When they reached the room at the end of the hall, Margaret lowered Shen Li onto the bed and pressed a soft hand onto her shoulder. “Do you mind if Cher stays with you?”
The fear etched on Shen Li’s face eased, and she smiled at the dog who scampered close and kissed her cheek. She giggled softly and wrapped her arms around the dog’s neck. “Can she, Mama?”
Tan Lily looked up at Margaret and saw the older woman nod, then forced a smile for her daughter. “Of course, my precious.”
She leaned over and kissed her daughter gently on the forehead before turning for the door. She felt light-headed as she followed Margaret into the hall and closed the door behind them.
55
Punky winced when the medic removed the last piece of metal from her abdomen where the bullet had managed to penetrate her body armor. She knew she would have been dead without the vest, but it pained her to admit that Camron had been right in insisting she wear it. She looked up at her supervisor, who grimaced and put his cell phone away.
“Bad news?” she asked.
Camron pinched his eyes in thought, but he nodded. “That was Jax.”
She shoved the medic away and sat up. “Jax? What’s going on?”
“He said they’re increasing the threat level and…”
Punky jumped up from the gurney and gritted her teeth against the pain and sudden bout of vertigo. Camron held up a hand to stop her, but she shoved him aside. “Let’s go.”

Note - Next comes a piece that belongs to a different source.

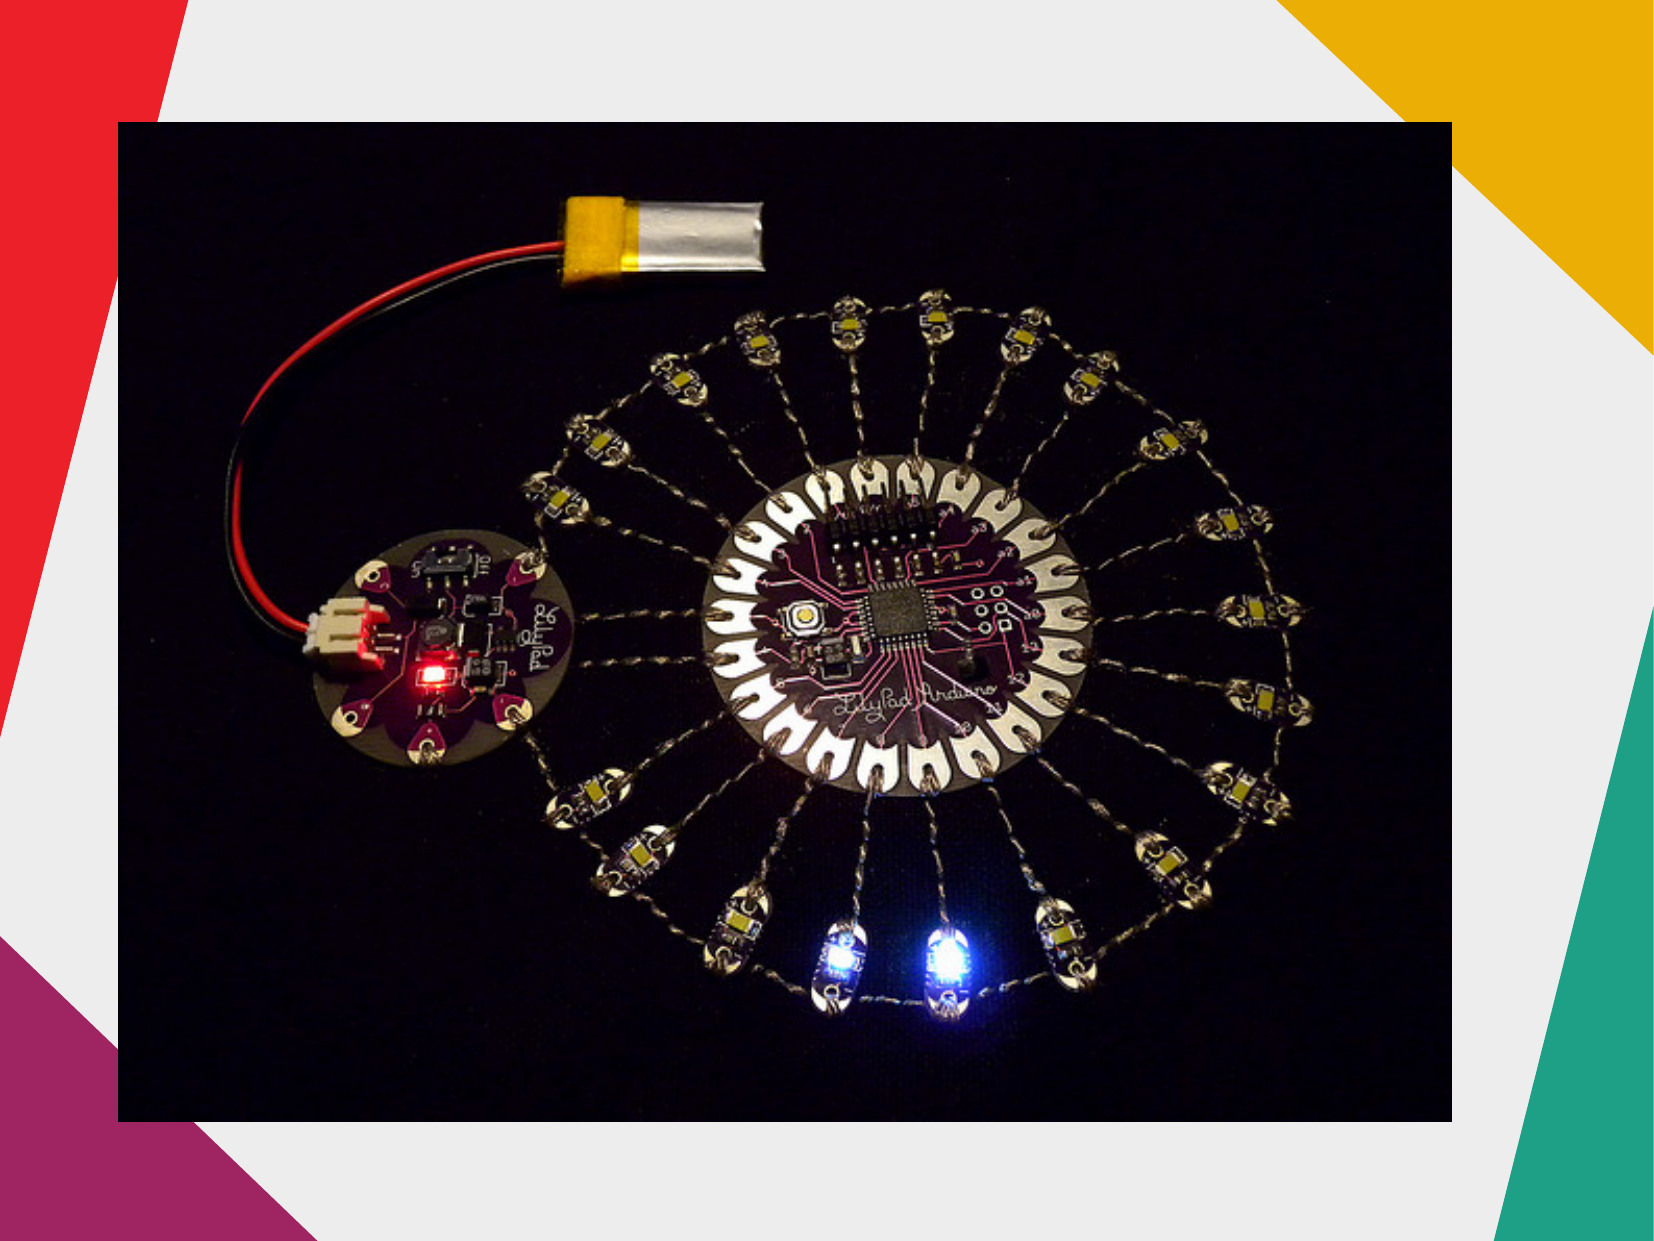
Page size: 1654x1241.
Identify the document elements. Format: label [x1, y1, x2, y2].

picture [118, 122, 1452, 1123]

He shook his head. “You need to go to—”
But she wasn’t listening to him. She jumped from the back of the ambulance, spotted his black government Chevrolet Tahoe with dark-tinted windows, and made a beeline for the driver’s door. His heavy footfalls chasing after her were all the evidence she needed to know he wasn’t about to let her run off on her own again.
“I’ll drive,” he said.
She opened the driver’s door and climbed in behind the wheel. “The hell you will. I’ve seen you drive, and we don’t have time for that.”

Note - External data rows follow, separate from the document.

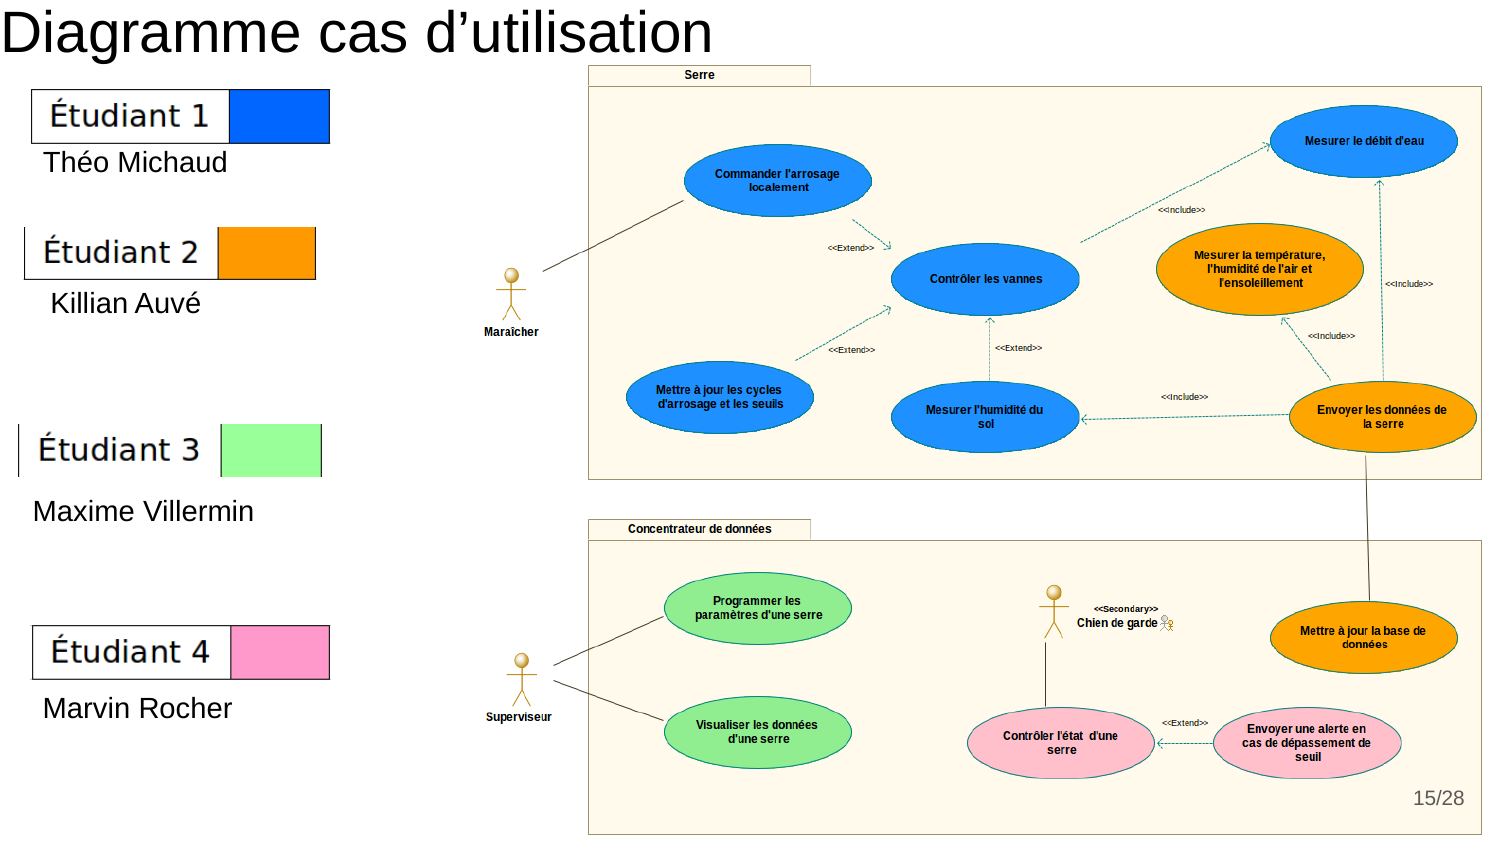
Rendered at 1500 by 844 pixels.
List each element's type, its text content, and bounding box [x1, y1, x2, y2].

picture [471, 55, 1491, 844]
text_box Marvin Rocher [27, 674, 260, 745]
text_box Maxime Villermin [17, 476, 278, 547]
text_box Killian Auvé [35, 269, 256, 340]
text_box Théo Michaud [27, 128, 248, 189]
picture [30, 623, 331, 682]
text_box Diagramme cas d’utilisation [0, 0, 962, 73]
picture [23, 227, 317, 281]
picture [17, 424, 323, 477]
picture [30, 88, 331, 145]
slide_number <numéro>/28 [1389, 764, 1480, 830]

Camron looked like he was going to argue with her, but he relented and jogged around the nose of the SUV and climbed inside next to her. Punky had the Tahoe in gear and her foot to the floor before he had even buckled himself in. “Whoa, Punky! We want to get there alive.”

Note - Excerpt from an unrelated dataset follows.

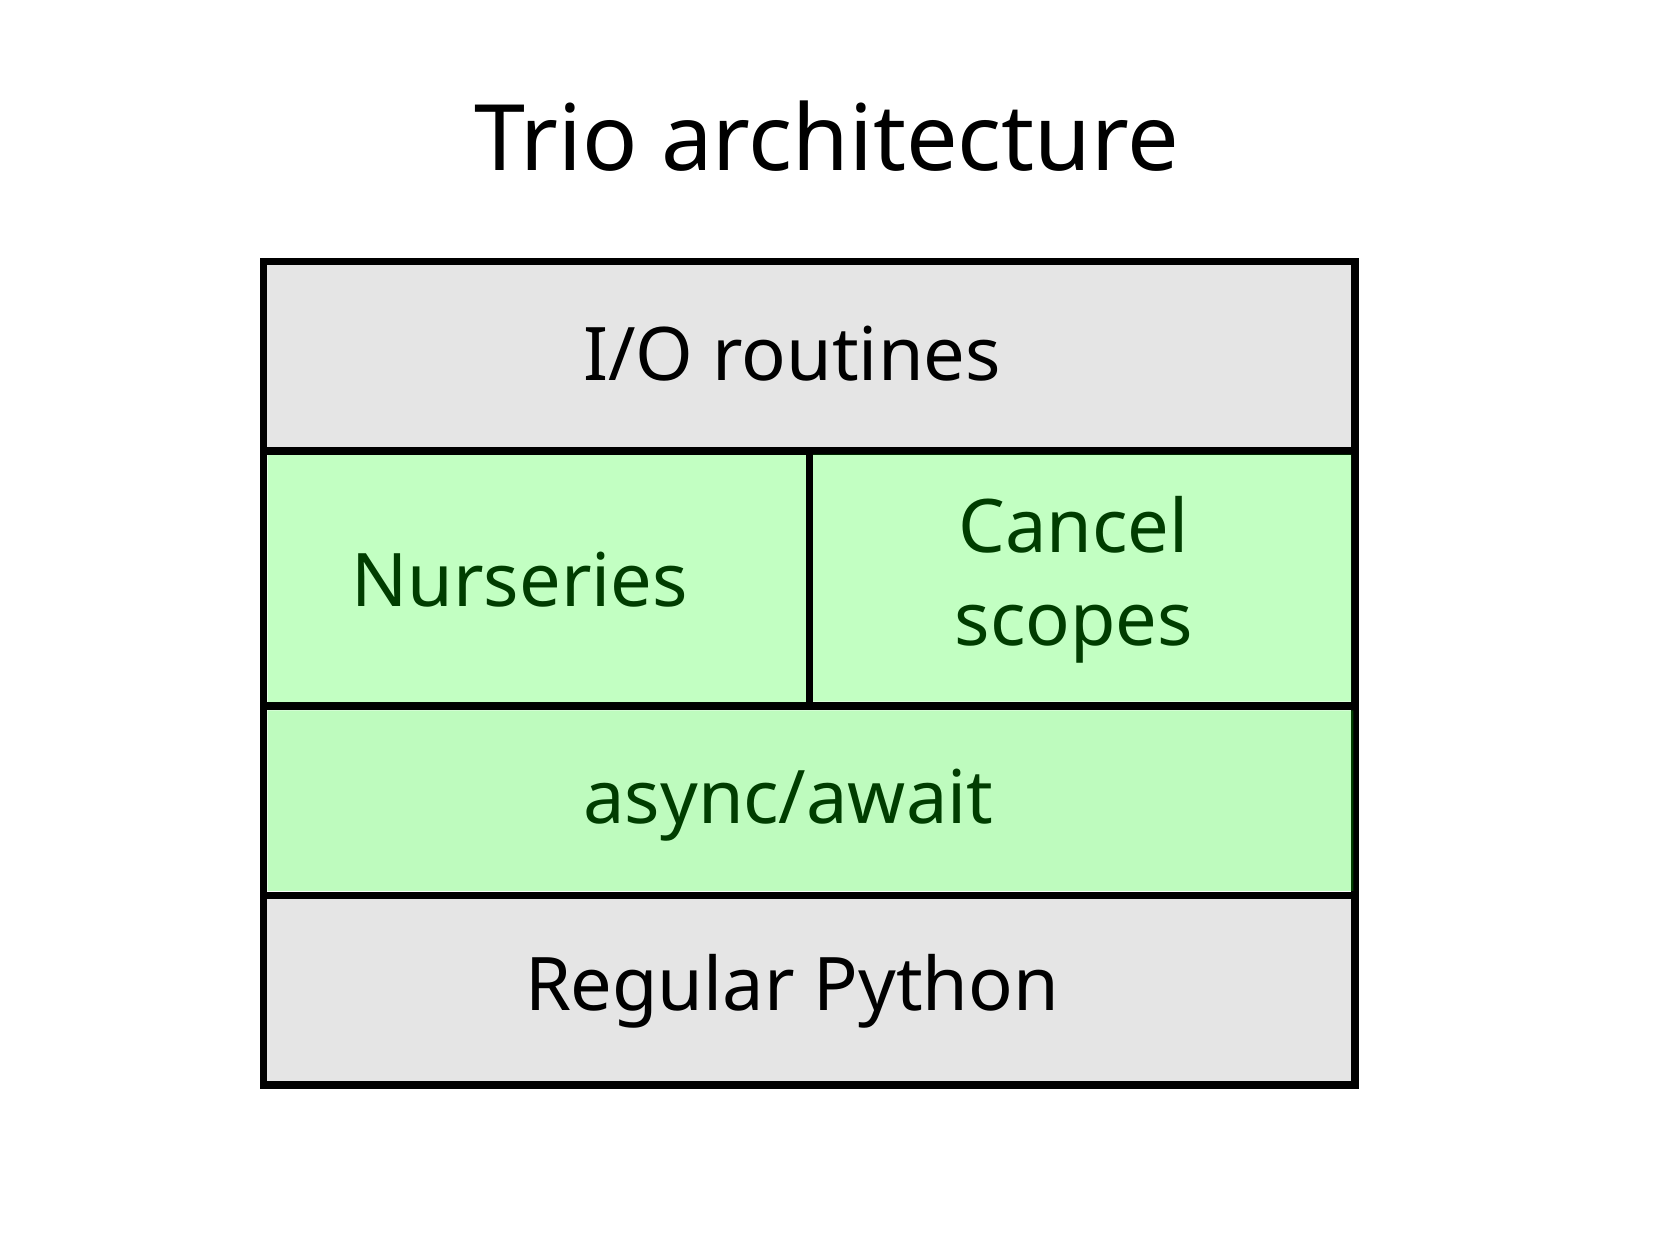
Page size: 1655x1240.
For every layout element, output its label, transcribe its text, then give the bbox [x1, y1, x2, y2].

But she ignored him. She still felt light-headed and sluggish, but the idea of letting the Chinese assassin who had shot her get to Tan Lily and her daughter was all the motivation she needed. She had let her guard down once before and took three gunshots to the chest for it. It wouldn’t happen again.
She raced the Tahoe through the community center, then skidded around the corner at the intersection onto West Bernardo Drive. She held the SUV’s plastic steering wheel in a white-knuckled grip, longing for her Challenger’s Alcantara-wrapped steering wheel — and its almost endless supply of horsepower.
“You need a new car,” she muttered, guiding them across the overpass and onto the interstate headed north.
“I’d like to live long enough to drive one,” he said, clutching the grab bar on the A-pillar while flinching as she weaved them through traffic at over one hundred miles per hour.
Punky’s eyes darted across the freeway several car lengths ahead, projecting their path as they raced into danger. With one hand on the wheel, she fished her cell phone from her pocket to call Jax. She needed to find out what was waiting for them when they got there.
Jax opened his eyes and saw steam rising from his car’s crushed nose, but the ringing in his ears was the only thing he could hear. He leaned back into the seat and winced at the throbbing in his skull, then tentatively brought a hand up to his forehead to feel a large knot growing where it had impacted the steering wheel. Even cushioned by the air bag, he felt far worse than he had expected.
The thought was enough to erase the cobwebs that kept him fixed in place, and he scrambled to free himself from the seat belt keeping him immobile. He needed to get back to Tan Lily before it was too late.
It took some doing, but Jax managed to release the buckle and pry the door open. He pulled himself free from the wrecked car and stumbled out onto the driveway, scanning the carnage around him with an odd sense of detachment. The Dodge Challenger had damage to its driver’s-side rear quarter panel and was spun around with its nose pointed away from the safe house. The driver’s door was open, but the front seat was empty.
Filtered sunlight glinted off spent brass casings littering the ground, and he spun to look through the gate at where a Ford Raptor pickup truck sat idle with its doors open.